Sotomayor: US Supreme Court still feeling loss of Scalia
Published 10:00 am Tuesday, October 18, 2016
MINNEAPOLIS — The U.S. Supreme Court continues to deeply feel the loss of Justice Antonin Scalia eight months after his death, and his empty seat makes it harder for the surviving eight justices to do their job of resolving some of the country’s most vexing legal questions, Justice Sonia Sotomayor said Monday.
Sotomayor, who spoke at the University of Minnesota, noted that the Supreme Court was designed to have nine justices so it can break ties on difficult cases.

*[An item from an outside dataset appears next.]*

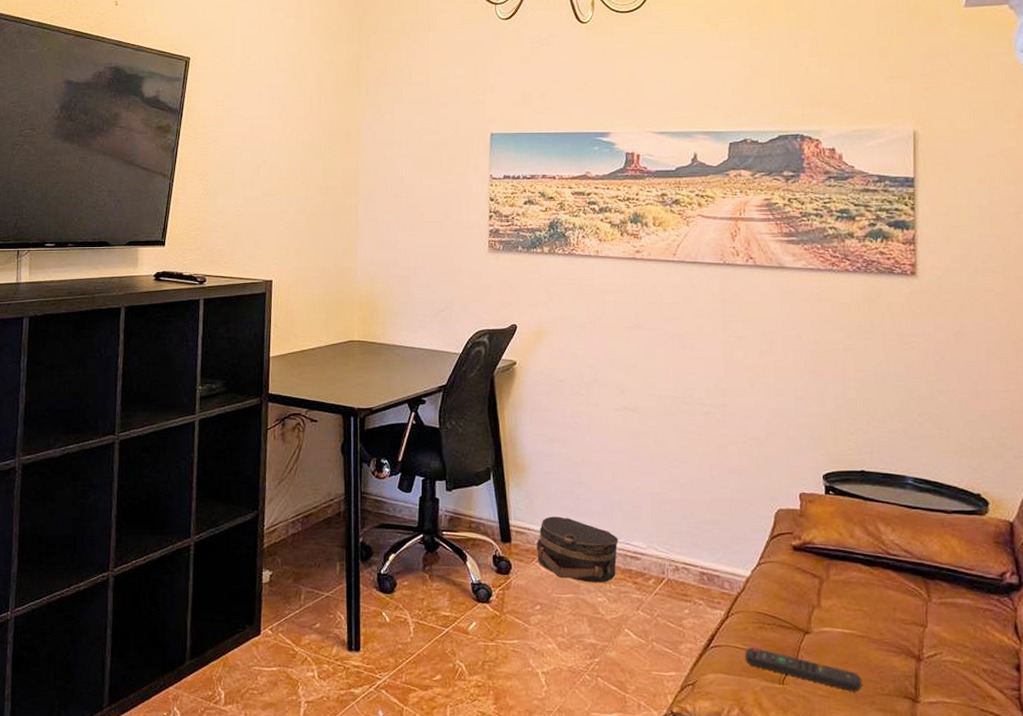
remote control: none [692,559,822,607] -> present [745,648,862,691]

“We try to come to decision-making as best as we can,” she said. “Where we can find a very, very narrow way of deciding a case, we use it.”
Sotomayor did not directly address how filling Scalia’s seat has become a divisive issue in the presidential race between Democrat Hillary Clinton and Republican Donald Trump. The GOP-controlled Senate has so far refused to act on Democratic President Barack Obama’s nomination of Merrick Garland to replace the conservative Scalia, saying it should be up to the next president to pick Scalia’s successor.
But those politics have complicated the internal workings of the Supreme Court, which often needs at least five votes to decide a closely contested case. A 4-4 tie means the last lower court decision stands. It also takes four votes for the high court to agree to hear a case. Sotomayor said nearly all the cases the Supreme Court takes involve disagreements between appeals courts in different federal circuits across the country.